Common sense needed on CoR laws
NSW Nationals Senator John “Wacka” Williams said he’d been in the CoR space and followed the NHVR closely, since he was elected to parliament.
“If it’s a metre long job that we need to do, we’re about two centimetres down the road and there’s a lot more we need to do,” he said of moves to introduce uniformed laws across Australia – like volume loading for livestock, driving hours and axel limits.
“This whole CoR, whoever is pushing it, they’re pushing it too far.
“I’m really concerned about the CoR rules for areas like cattle loading.
“Was the driver excessively tired already before coming onto the farm or is the grazier responsible - how far do you go back?

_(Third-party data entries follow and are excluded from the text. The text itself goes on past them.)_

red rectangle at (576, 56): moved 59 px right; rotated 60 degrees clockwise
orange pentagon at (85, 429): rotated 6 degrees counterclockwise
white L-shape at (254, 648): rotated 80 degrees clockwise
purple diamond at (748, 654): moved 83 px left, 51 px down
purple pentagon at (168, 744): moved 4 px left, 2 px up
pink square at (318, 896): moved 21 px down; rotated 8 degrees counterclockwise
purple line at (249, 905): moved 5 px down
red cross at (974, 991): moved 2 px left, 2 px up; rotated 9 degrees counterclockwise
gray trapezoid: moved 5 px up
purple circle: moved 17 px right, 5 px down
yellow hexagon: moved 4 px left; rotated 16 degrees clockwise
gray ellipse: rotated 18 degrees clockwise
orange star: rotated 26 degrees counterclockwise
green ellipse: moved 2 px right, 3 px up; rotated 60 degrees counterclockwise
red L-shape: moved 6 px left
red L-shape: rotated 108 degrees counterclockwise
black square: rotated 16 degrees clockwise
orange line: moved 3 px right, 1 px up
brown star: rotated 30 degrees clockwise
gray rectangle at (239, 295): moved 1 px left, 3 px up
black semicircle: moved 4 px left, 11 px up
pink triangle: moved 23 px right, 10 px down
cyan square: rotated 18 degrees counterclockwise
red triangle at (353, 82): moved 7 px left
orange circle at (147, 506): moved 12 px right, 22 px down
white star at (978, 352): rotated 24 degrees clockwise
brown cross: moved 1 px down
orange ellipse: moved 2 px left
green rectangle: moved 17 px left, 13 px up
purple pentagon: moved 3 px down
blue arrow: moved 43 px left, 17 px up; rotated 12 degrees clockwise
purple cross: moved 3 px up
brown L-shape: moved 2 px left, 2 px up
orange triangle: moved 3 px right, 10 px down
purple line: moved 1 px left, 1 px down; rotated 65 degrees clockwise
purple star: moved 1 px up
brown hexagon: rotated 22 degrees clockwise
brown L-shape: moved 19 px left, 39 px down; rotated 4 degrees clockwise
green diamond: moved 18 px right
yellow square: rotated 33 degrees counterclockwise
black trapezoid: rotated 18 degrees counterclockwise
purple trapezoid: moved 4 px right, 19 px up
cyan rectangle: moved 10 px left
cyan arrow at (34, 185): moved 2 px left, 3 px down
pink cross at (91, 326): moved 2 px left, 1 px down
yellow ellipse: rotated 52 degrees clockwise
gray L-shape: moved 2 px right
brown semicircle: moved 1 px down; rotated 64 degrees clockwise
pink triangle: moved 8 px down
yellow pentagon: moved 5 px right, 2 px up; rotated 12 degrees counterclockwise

“It’s up to the grazier to present good livestock and good facilities like yards and loading ramps etc - but when they’re loaded onto the truck it’s up to the truck driver to do the right thing and when they get to the abattoir or the yards it’s up to them to do the right thing.
“But to bring the whole CoR back to the grazier, if that’s what they’re planning, I’m very concerned about that.”
Queensland Nationals Senator Barry O’Sullivan said making the farmer entirely responsible for any breaches of the CoR under the NHVR was “ridiculous” and would “never happen as a matter of law”.
“I’m prepared to say that’ll never happen because it offends all of the basic principles of justice and it’s not going to happen,” he said.
“How could I be responsible for a truck driver that’s heading towards my farm and is tired?
“I would be (liable) if the truck driver said to me on the phone, ‘mate I’m beat I haven’t slept for 50 hours’ and I said ‘you’ll get here or you’ll lose the contract’.
“There’d be some liability, if I had some sense of awareness, and you’ve have to have an awareness of an environment before you’re responsible for it.
“You need to see that the brake linings are buggered.”